Houses, hotels and office blocks may start sprouting up across London at a slightly slower pace this summer, as a survey of top property investors revealed investment in real estate will take a temporary knock in the event of Brexit.

KPMG asked 25 global property investors, with combined portfolios of more than $400bn (£281bn), about their investment plans for the next few months at last month’s Mipim conference in Cannes, the flagship week-long soirée for Europe's top real estate honchos.

Two-thirds of the select group said they would trim investment in UK property if Britain votes to leave the European Union, while they assess what the post-Brexit landscape will look like, whether demand for property will hold up and which direction house prices will go in.

In the event of a prolonged back-and-forth between Britain and Brussels, investors told KPMG they will start looking at new projects in Germany and France, with London’s rivals Berlin and Paris tipped to be the top winners.

Most firms are going to keep up the investment drive right until the final moment, despite the concerns of uncertainty, with only one in three saying they will trim investment before the referendum.

Read more: How much have house prices gone up since Queen Elizabeth II was born?

“While our analysis shows that the period to June is causing a hiatus for some, it’s the period of uncertainty after a ‘leave’ vote that investors are telling us is the real concern," said Andy Pyle, UK head of real estate at KPMG.

“Arguably the more important risk is the potential social impact. If a Brexit dents the rate of housebuilding, the housing crisis will worsen,” he added.

Figures out last month showed 142,390 new houses were completed in 2015 - up 21 per cent on 2014.

Any slowdown in new builds, however, is expected to last only while negotiations about a British exit are ongoing. Only one-third of investors said they would be less likely to invest in UK property over the long-term if it were not a member of the EU.

§ **WORK ITEM A**: Reproduce the listing below line for line, leaving out the pictures.

§ **DATA TO EXAMINE**:
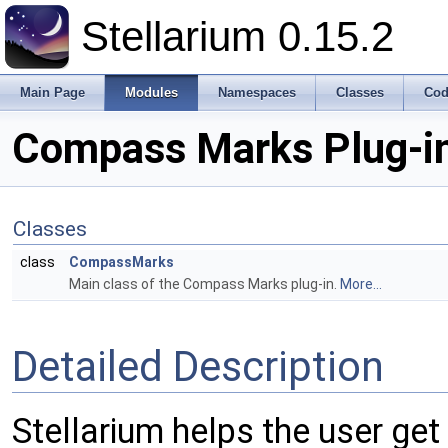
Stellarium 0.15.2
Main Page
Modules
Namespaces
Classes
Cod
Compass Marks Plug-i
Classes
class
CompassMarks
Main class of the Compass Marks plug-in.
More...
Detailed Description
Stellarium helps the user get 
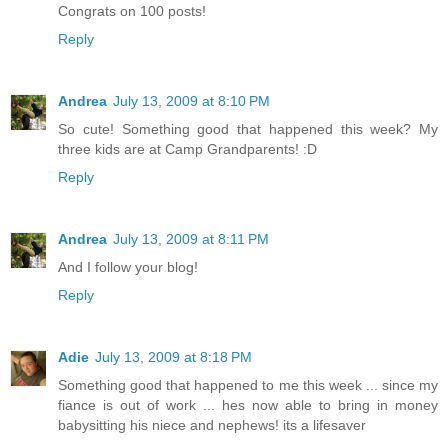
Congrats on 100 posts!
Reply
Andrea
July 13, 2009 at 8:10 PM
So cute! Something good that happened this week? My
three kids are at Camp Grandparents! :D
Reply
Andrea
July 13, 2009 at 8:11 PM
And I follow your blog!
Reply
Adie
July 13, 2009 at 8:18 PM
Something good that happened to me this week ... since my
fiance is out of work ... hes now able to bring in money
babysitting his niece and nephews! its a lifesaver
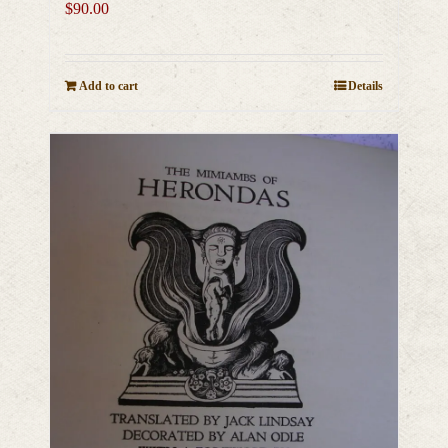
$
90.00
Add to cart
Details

§ **WORK ITEM B**: Write out the entire Brexit property investment article above, word for word.

§ **EXERCISE RESULT A**:
Stellarium 0.15.2
Main Page
Modules
Namespaces
Classes
Cod
Compass Marks Plug-i
Classes
class
CompassMarks
Main class of the Compass Marks plug-in.
More...
Detailed Description
Stellarium helps the user get 
Congrats on 100 posts!
Reply
Andrea
July 13, 2009 at 8:10 PM
So cute! Something good that happened this week? My
three kids are at Camp Grandparents! :D
Reply
Andrea
July 13, 2009 at 8:11 PM
And I follow your blog!
Reply
Adie
July 13, 2009 at 8:18 PM
Something good that happened to me this week ... since my
fiance is out of work ... hes now able to bring in money
babysitting his niece and nephews! its a lifesaver
$
90.00
Add to cart
Details

§ **EXERCISE RESULT B**:
Houses, hotels and office blocks may start sprouting up across London at a slightly slower pace this summer, as a survey of top property investors revealed investment in real estate will take a temporary knock in the event of Brexit.

KPMG asked 25 global property investors, with combined portfolios of more than $400bn (£281bn), about their investment plans for the next few months at last month’s Mipim conference in Cannes, the flagship week-long soirée for Europe's top real estate honchos.

Two-thirds of the select group said they would trim investment in UK property if Britain votes to leave the European Union, while they assess what the post-Brexit landscape will look like, whether demand for property will hold up and which direction house prices will go in.

In the event of a prolonged back-and-forth between Britain and Brussels, investors told KPMG they will start looking at new projects in Germany and France, with London’s rivals Berlin and Paris tipped to be the top winners.

Most firms are going to keep up the investment drive right until the final moment, despite the concerns of uncertainty, with only one in three saying they will trim investment before the referendum.

Read more: How much have house prices gone up since Queen Elizabeth II was born?

“While our analysis shows that the period to June is causing a hiatus for some, it’s the period of uncertainty after a ‘leave’ vote that investors are telling us is the real concern," said Andy Pyle, UK head of real estate at KPMG.

“Arguably the more important risk is the potential social impact. If a Brexit dents the rate of housebuilding, the housing crisis will worsen,” he added.

Figures out last month showed 142,390 new houses were completed in 2015 - up 21 per cent on 2014.

Any slowdown in new builds, however, is expected to last only while negotiations about a British exit are ongoing. Only one-third of investors said they would be less likely to invest in UK property over the long-term if it were not a member of the EU.